Becoming a video editor means you are expected to know certain terms often thrown around in the industry or used by professionals. Whether you’re an aspiring video editor or just freelancing at a video production company as of the moment, you could do well if you familiarize yourself with some of these terms:

1. Aspect Ratio

The aspect ratio means the width and height of the video as it relates to each other. Each dimension is expressed in a ratio form. Oftentimes, depending on where your video or film will be shown, there are specific aspect ratios already used.

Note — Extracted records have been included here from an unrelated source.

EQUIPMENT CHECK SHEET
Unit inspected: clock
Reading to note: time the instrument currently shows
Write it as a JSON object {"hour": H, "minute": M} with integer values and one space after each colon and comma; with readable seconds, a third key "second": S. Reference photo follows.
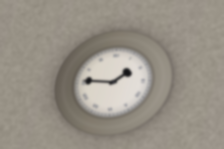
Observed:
{"hour": 1, "minute": 46}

Here are several key aspect ratios and what they are commonly used for:

  • 1.33 or 4:3 – Standard Definition Video
  • 1.66: 1– Used By Most European Theatre Showings
  • 1.78.1 or 16:9 – Used for Most U.S. Theatre Showings
  • 2.39: 1 —Current Wide Screen Theatrical Showings
  • 2.75: 1 – Used for Ultra Panavision 70
  • 4.00: 1 – Rare Use of Polyvision

2. Close Up

These refer to shots where the subject is tightly placed on the frame. For instance, if you have a person in the scene, a close up would mean the entire frame is occupied by the face or any other key element in the story or sequence.

3. Crop Factor

A crop factor is a number that runs from 1.3 to 2.0. This number represents the ratio of your camera sensor’s imaging area has compared to that of a full-frame sensor. If you multiply the focal length of your lens with your camera sensor’s crop factor, you will get the focal length for the lens and sensor together.

4. Color Temperature

Measured in Kelvin, the color temperature scale runs from cool to warm. In video editing, this refers to the visible light present in the scene or the shot you’ve taken. Cooler temperatures lean towards a more bluish tint while warmer color temperatures lean towards red or orange.

5. Jump Cut

While most video editors avoid jump cuts because they can look amateurish, when used in a certain way, it can be an effective type of cut that adds to the story instead of takes away from it. A jump cut is an abrupt change between the sequential clips. Oftentimes, they don’t fit together and will prove jarring when your audience watches the clip. Unless you have a specific reason for using the jump cut in the scene, if you’re a beginner, it’s best avoided.

6. Pans

This a horizontal movement using a fixed camera and is opposite to that of a tilt, where the latter is a vertical movement.

7. B-roll

This is a collection of supplementary footage that helps to “fill in” a somewhat inconsistent scene. It can also work by giving viewers more details about an event, a situation or location. It’s used to help the viewers transition from one scene to the next in the most pleasant and informative way possible.

8. Foley

A foley is when you create a sound for a film. Most of the time, certain “natural” sounds like the sound of footsteps, chewing or something as mundane as crumpling paper aren’t captured live during taping. Instead, these are reproduced by a foley artist inside the studio.

9. Three-Point Lighting

This is a form of setting up the lights using 3 main ones. Having a 3-point lighting setup helps get rid of shadows, creates good contrast and a balanced image. These lights are termed as the Fill, the Key, and the Backlights.

10. Shot List

For a videographer, a shot list is a checklist for all the shots you want to include in your production. When you plan your shots ahead, you can become more efficient with your time. It’s also great especially when you’re renting gear and need to return them at a particular date. At the same time, it helps you have a smooth production because you already know what needs to be done and when.